Sunday, December 14, 2008

My Dad Was a Steel Company Executive

It's not quite the first line of a Bruce Springsteen song, but thinking about this yesterday it provided some perspecive. The biggest steel company in the world today is Mittal-Arcelor, which may be headquartered in Luxembourg but the majority of whose management board is Indian. My dad is no doubt rolling over in his grave that such a thing could happen. I'm sure he thought it was bad enough when Nippon Steel formed in the early 1980s, but India?

Of course India. We should not only be prepared for the possibility, but expect that the emerging economies will continue to take over the old-economy brick and mortar Frick and Carnegie industries, as happened in the 1980s with Japan Incorporated in many fields, including steel.

Back here in the States, my father's generation over-reacted: they had seen decades of U.S. dominance in every industry, and saw Japan - the first example of Zakaria's "rise of the rest" - as a signal of American decline.

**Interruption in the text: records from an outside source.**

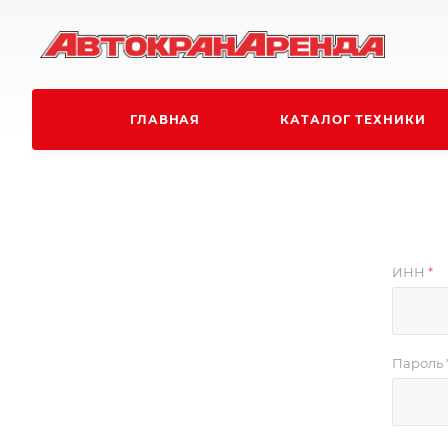
ГЛАВНАЯ
КАТАЛОГ ТЕХНИКИ
ИНН
*
Пароль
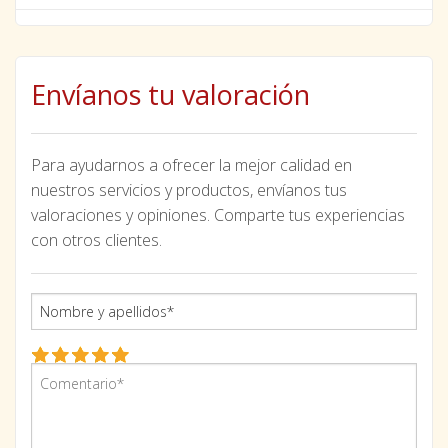
Envíanos tu valoración
Para ayudarnos a ofrecer la mejor calidad en
nuestros servicios y productos, envíanos tus
valoraciones y opiniones. Comparte tus experiencias
con otros clientes.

The irony is that of course these lieutenants of capitalism did not have the background to appreciate that what to them was just good patriotism was actually in direct conflict with the principles of free trade. If something can be made just as well somewhere else for cheaper, even after transportation costs, then it will be made there. As the rest of the world industrializes, we should expect this cycle to continue, that mature industries - industries which don't depend strongly on continuing innovation for their growth - will continue to be taken over by the developing world. My personal favorite example is the transfer of electronics manufacturing in the last ten years out of Japan and into China. My Japanese father-in-law has been to China twice, both times to inspect new plants for Mitsubishi.

The danger for my generation is that we've grown accustomed to this cycle, and we're under-reacting when there are industries and growth-drivers that we should genuinely be worrying about. Offshoring call centers does hurt American workers in the short-term but is in the long-run not a wealth creator; R&D is. This is why Americans should pay more attention to, among other things, stem cell milestones being met in Korea and the U.K. and Japan, but not here. The ultimate source of economic growth is innovation, and in high-tech, industries where labor produces most of the value, like my own, biotechnology. This innovation tends to occur in geographic clusters of horizontally integrated companies centered around universities. (Visit the Schumpeter Club for more discussion.) This is why, for example, Detroit continues to be a poster-child for urban decay, because it's never gotten over being a one-industry town, but Pittsburgh has been reinventing itself as a biomedical and high tech center - thanks to Pitt and Carnegie Mellon.

You might be asking yourself that if we're under-reacting, how should we react? Can we ask China and India nicely to stop outcompeting mature American industries on the basis of their low production costs? Obviously not - but we can focus on those sectors where we can and do outcompete the rest of the world, and those sectors are the innovation-dependent new ones, and those depend on our best-in-the-world university system. Even leaving aside for the moment the current crisis in Detroit, it is difficult to imagine a future in which the U.S. continues to compete with China and India and the rest in the auto industry, once the semi-skilled workforces there come online and bring their quality standards up to snuff. High tech, pharmaceuticals, medical and financial services will continue to be the source of growth, and that's exactly why we have to protect those industries and improve the educational system that catalyzes them. While the dislocations from the auto industry's decline are no fun for our economy or the workers involved, it's not a battle we can fight forever, nor is it one we should be devoting our resources to. A statistic from Zakaria's Post-American World that I never tire of quoting: in 1907, Britain produced four times as many bicycles as the U.S. The U.S. produced twelve times as many cars. It's even possible that the profit from the auto industry at that point was lower than from bicycles in absolute terms to both economies, but I think the point is clear. We should be America, not Britain.